Entremos na segunda questão que insiste numa eclesiologia de saída. É muito diferente uma pessoa que abraça o estilo missionário (estilo do Evangelho) de uma outra que vive para manter estruturas voltadas apenas para os sacramentos. Não estamos dizendo que a vida sacramental não seja importante. Pelo contrário, a missão se nutre da Palavra e da Eucaristia, fontes inexauríveis da Graça de Deus e presença viva do Ressuscitado em nosso meio. O que insistimos é que uma eclesiologia de saída está sempre em diálogo com o mundo, deixando-se interpelar pelos problemas reais das pessoas, questionando os excesso das pompas e ostentações medievais. É um estilo que busca encontrar-se com as pessoas, que não vive para si mesmo.
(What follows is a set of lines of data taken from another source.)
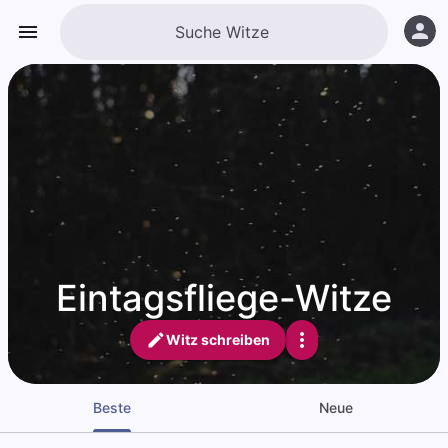
Eintagsfliege-Witze
Witz schreiben
Beste
Neue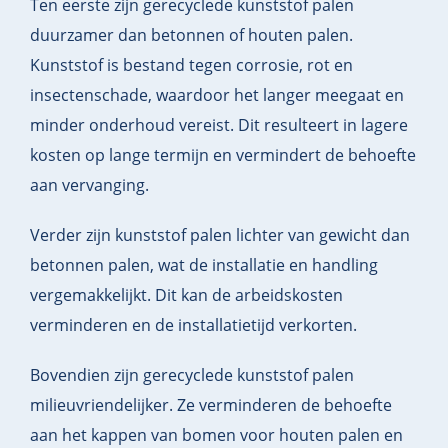
Ten eerste zijn gerecyclede kunststof palen
duurzamer dan betonnen of houten palen.
Kunststof is bestand tegen corrosie, rot en
insectenschade, waardoor het langer meegaat en
minder onderhoud vereist. Dit resulteert in lagere
kosten op lange termijn en vermindert de behoefte
aan vervanging.
Verder zijn kunststof palen lichter van gewicht dan
betonnen palen, wat de installatie en handling
vergemakkelijkt. Dit kan de arbeidskosten
verminderen en de installatietijd verkorten.
Bovendien zijn gerecyclede kunststof palen
milieuvriendelijker. Ze verminderen de behoefte
aan het kappen van bomen voor houten palen en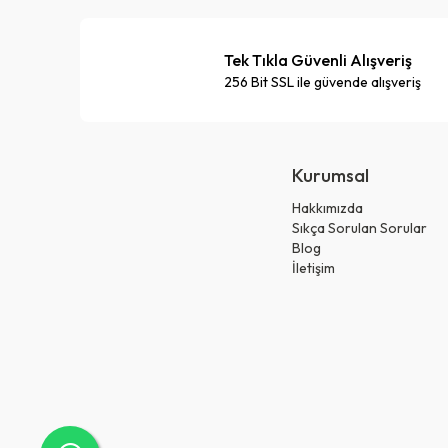
Tek Tıkla Güvenli Alışveriş
256 Bit SSL ile güvende alışveriş
Kurumsal
Hakkımızda
Sıkça Sorulan Sorular
Blog
İletişim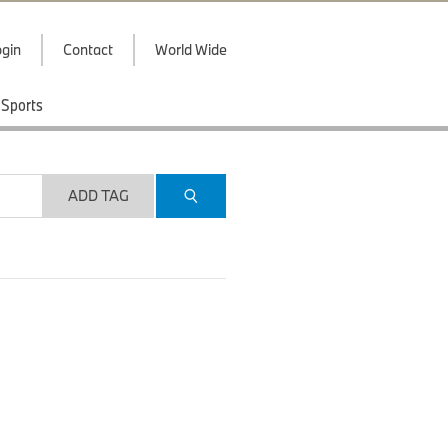
gin
Contact
World Wide
Sports
ADD TAG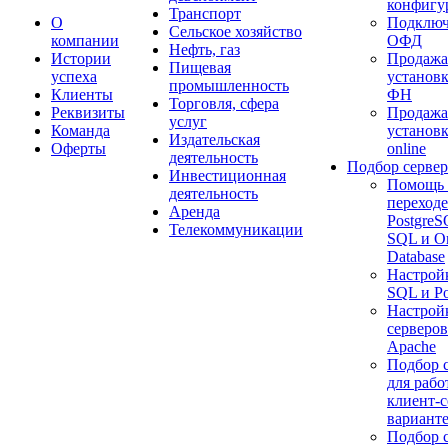
конфигу
Транспорт
О
Подключ
Сельское хозяйство
компании
ОФД
Нефть, газ
Истории
Продажа
Пищевая
успеха
установк
промышленность
Клиенты
ФН
Торговля, сфера
Реквизиты
Продажа
услуг
Команда
установ
Издательская
Оферты
online
деятельность
Подбор сервер
Инвестиционная
Помощь 
деятельность
переходе
Аренда
Postgre
Телекоммуникации
SQL и Or
Database
Настрой
SQL и P
Настройк
серверов
Apache
Подбор 
для рабо
клиент-
варианте
Подбор 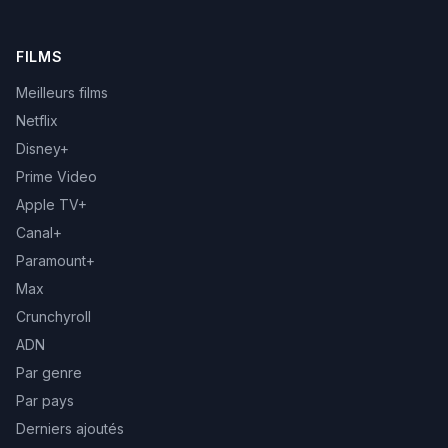
FILMS
Meilleurs films
Netflix
Disney+
Prime Video
Apple TV+
Canal+
Paramount+
Max
Crunchyroll
ADN
Par genre
Par pays
Derniers ajoutés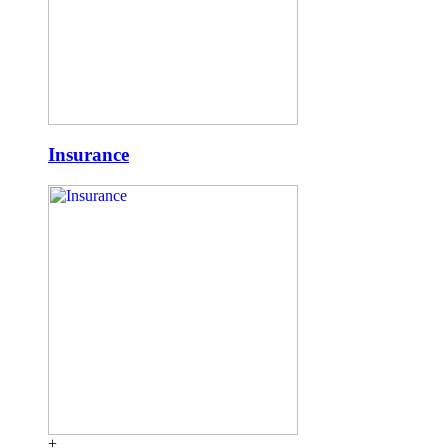
Insurance
+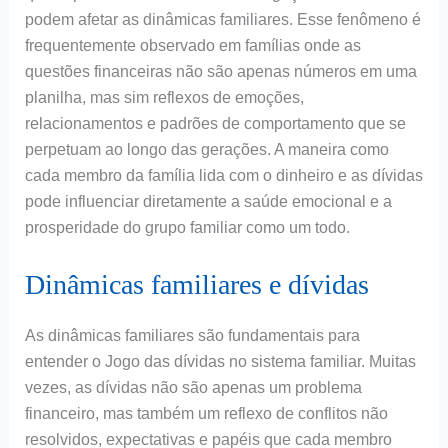
podem afetar as dinâmicas familiares. Esse fenômeno é
frequentemente observado em famílias onde as
questões financeiras não são apenas números em uma
planilha, mas sim reflexos de emoções,
relacionamentos e padrões de comportamento que se
perpetuam ao longo das gerações. A maneira como
cada membro da família lida com o dinheiro e as dívidas
pode influenciar diretamente a saúde emocional e a
prosperidade do grupo familiar como um todo.
Dinâmicas familiares e dívidas
As dinâmicas familiares são fundamentais para
entender o Jogo das dívidas no sistema familiar. Muitas
vezes, as dívidas não são apenas um problema
financeiro, mas também um reflexo de conflitos não
resolvidos, expectativas e papéis que cada membro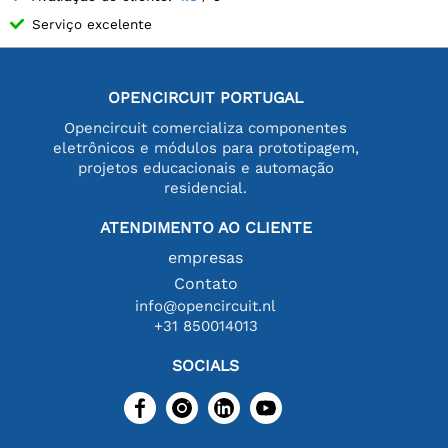
Serviço excelente
OPENCIRCUIT PORTUGAL
Opencircuit comercializa componentes
eletrônicos e módulos para prototipagem,
projetos educacionais e automação
residencial.
ATENDIMENTO AO CLIENTE
empresas
Contato
info@opencircuit.nl
+31 850014013
SOCIALS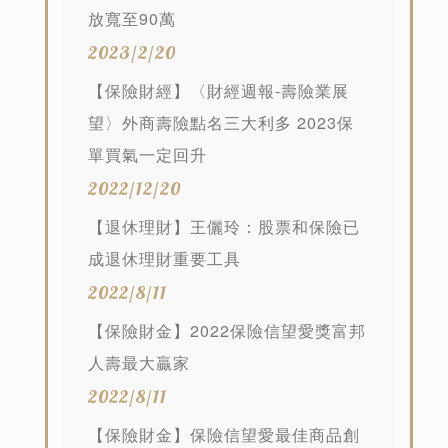
放寬至90萬
2023/2/20
【保險財經】〈財經週報-壽險業展
望〉外商壽險點名三大利多 2023保
單買氣一定回升
2022/12/20
【退休理財】王儷玲：股票和保險已
成退休理財重要工具
2022/8/11
【保險財金】2022保險信望愛獎富邦
人壽最大贏家
2022/8/11
【保險財金】保險信望愛最佳商品創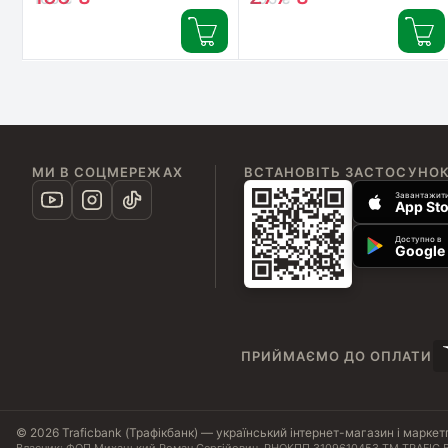
(4008455335612/4008455540016)
МИ В СОЦМЕРЕЖАХ
ВСТАНОВІТЬ ЗАСТОСУНО
Завантажити
App Sto
Доступно в
Google 
ПРИЙМАЄМО ДО ОПЛАТИ
© 2026 Traficbank (Трафікбанк) — український інтернет-магазин і маркет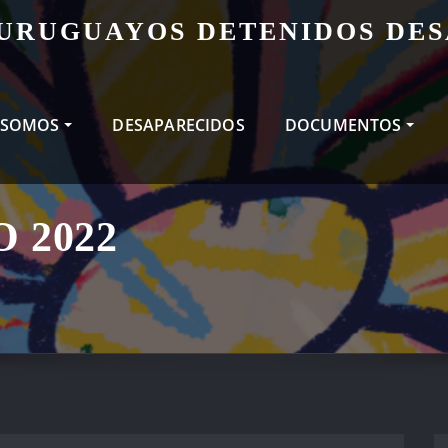
 URUGUAYOS DETENIDOS DE
 SOMOS
DESAPARECIDOS
DOCUMENTOS
 2022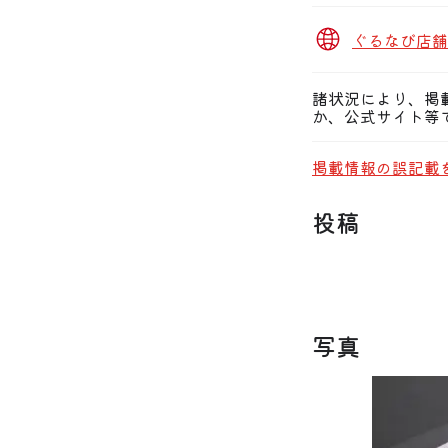
ぐるなび店舗
諸状況により、掲
か、公式サイト等
掲載情報の誤記載
投稿
写真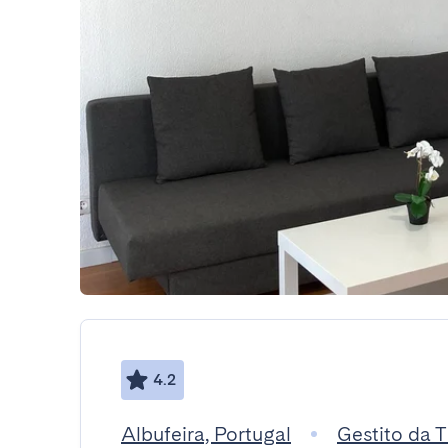
4.2
Albufeira, Portugal
Gestito da 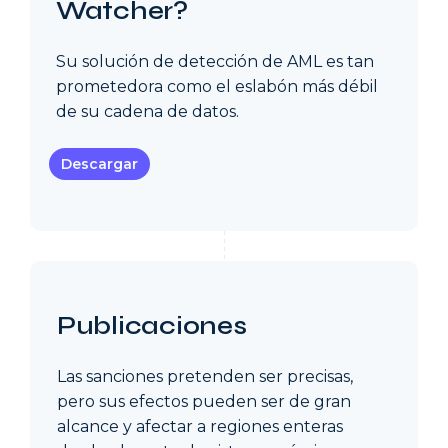
Watcher?
Su solución de detección de AML es tan
prometedora como el eslabón más débil
de su cadena de datos.
Descargar
Publicaciones
Las sanciones pretenden ser precisas,
pero sus efectos pueden ser de gran
alcance y afectar a regiones enteras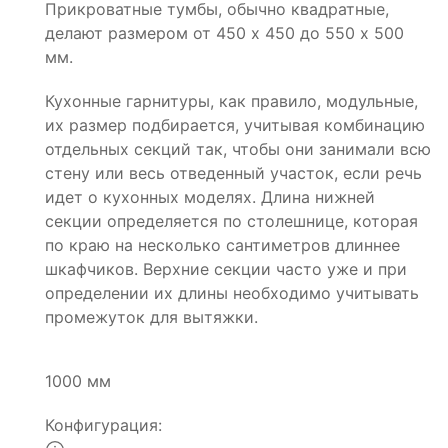
Прикроватные тумбы, обычно квадратные,
делают размером от 450 х 450 до 550 х 500
мм.
Кухонные гарнитуры, как правило, модульные,
их размер подбирается, учитывая комбинацию
отдельных секций так, чтобы они занимали всю
стену или весь отведенный участок, если речь
идет о кухонных моделях. Длина нижней
секции определяется по столешнице, которая
по краю на несколько сантиметров длиннее
шкафчиков. Верхние секции часто уже и при
определении их длины необходимо учитывать
промежуток для вытяжки.
1000 мм
Конфигурация:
Através deste modelo de Igreja, o papa não mediu palavras para denunciar os abusos do clericalismo que se trata de uma doença que afeta jovens e idosos irmãos presbíteros que se concebem como seres poderosos, com o direito de usarem o santo sacramento da Ordem para a autorreferencialidade e a promoção da própria imagem. Sede de poder e cargos religiosos, irresponsabilidade no uso dos bens materiais e crescente aumento dos vícios de corte são os sintomas desta terrível doença que o papa pretende curar com a proposta de uma Igreja em saída.
Neste sentido, a nova reforma da cúria romana poderá ser uma oportunidade para retomar o anúncio central de nossa fé: Deus nos amou a todos e mandou o seu Filho para nos salvar. É somente através da evangelização que o mundo conhecerá esta novidade. Por isso, a nova reforma pretende pôr ao centro o anúncio do kerigma, o qual se torna credível através do testemunho e da unidade da comunidade cristã. Mas isso precisa de muita conversão e de uma forma de cristianismo menos imperial e mais profética, tal como os primeiros cristãos experimentaram.
É assim que o nosso papa vive a profecia e, talvez por isso, incomoda aos que vivem presos a uma visão de Igreja com os pés fora da realidade. Vamos também tomar parte na obra da evangelização e remar na barca de Jesus junto ao nosso Papa?
Obs: O autor é religioso da Congregação da Paixão de Jesus Cristo (Passionistas). Natural de Fagundes, Paraíba. Atualmente reside em Roma, cursando mestrado em Teologia Fundamental na Pontifícia Universidade Gregoriana.